- From: <bugzilla@wiggum.w3.org>
- Date: Thu, 22 Mar 2007 09:12:11 +0000
- To: www-validator-cvs@w3.org
- CC:
http://www.w3.org/Bugs/Public/show_bug.cgi?id=978
ot@w3.org changed:
What |Removed |Added
----------------------------------------------------------------------------
Status|REOPENED |ASSIGNED
Component|Parser |check
Summary|errors in XMLPI make openSP |systematic xml preparse mode
|output errors beyond |triggers wrong parse mode
|document boundaries |for xml documents with
| |broken xml declaration
------- Comment #5 from ot@w3.org 2007-03-22 09:12 -------
http://qa-dev.w3.org/wmvs/HEAD/check?uri=http%3A%2F%2Fqa-dev.w3.org%2Fwmvs%2FHEAD%2Fdev%2Ftests%2Fbogus-xmlpi.html;debug
is useful in understanding what's happening.

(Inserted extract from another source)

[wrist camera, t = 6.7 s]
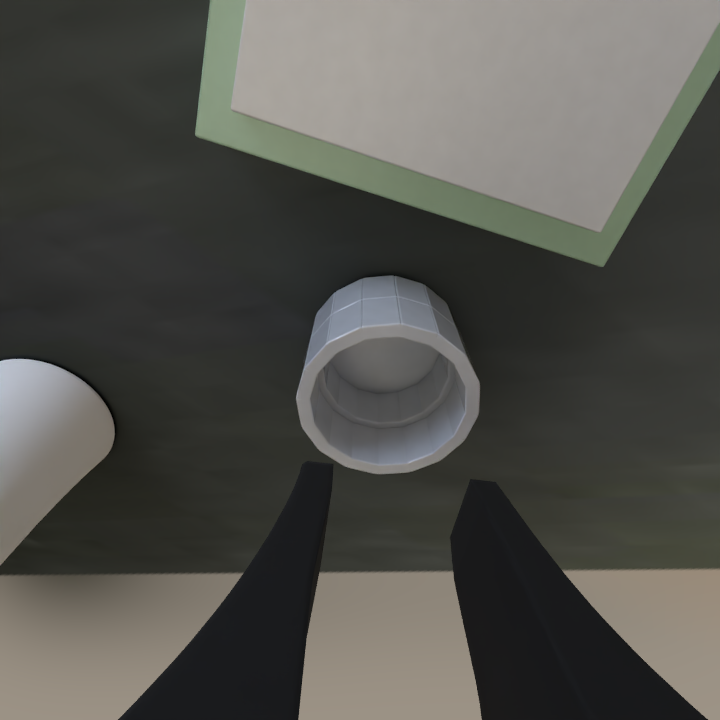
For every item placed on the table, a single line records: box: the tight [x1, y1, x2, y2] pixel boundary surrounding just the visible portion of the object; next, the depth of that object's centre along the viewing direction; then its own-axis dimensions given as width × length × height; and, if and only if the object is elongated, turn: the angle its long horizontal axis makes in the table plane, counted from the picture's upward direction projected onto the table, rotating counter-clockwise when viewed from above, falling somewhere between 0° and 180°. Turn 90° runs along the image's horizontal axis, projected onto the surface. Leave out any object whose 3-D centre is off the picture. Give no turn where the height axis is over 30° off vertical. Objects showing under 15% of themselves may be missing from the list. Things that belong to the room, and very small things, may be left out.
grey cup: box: [296, 275, 480, 474], centre depth 16 cm, size 6×6×4 cm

* an XHTML document is sent as text/html (curse the day text/html was said to
be OK for XHTML...)
* the parse mode is set to TBD
* preparse looks at document
- by default HTML::Parser was set to XML mode
- pre-parsing cannot find end of XML declaration, and thus parses the whole
doc as if...
- the doctype cannot be found
* as a result, XML mode is NOT triggered
* openSP is launched in SGML mode
* openSP parses the XML DTD as an SGML DTD, whines
* errors are reported in the DTD (which is why it looks as though it reports
errors in the document, but at odd lines).
FIX: use pre-parser as XML mode only if the content-type has unambiguously
shown that we should do so.
In the case of text/html, cautiously use SGML pre-parsing. Finding an XHTML
document type will later trigger xml mode in the actual parser and validator.
[[
my $p = HTML::Parser->new(api_version => 3);
- $p->xml_mode(TRUE);
+ # if content-type has shown we should pre-parse with XML mode, use that
+ # otherwise (mostly text/html cases) use default mode
+ $p->xml_mode(TRUE) if ($File->{Mode} eq 'XML');
]]
I have to test this patch against a number of other test cases, but I'm hopeful
it should be the solution to this problem, as well as Bug #14.
Received on Thursday, 22 March 2007 14:05:25 UTC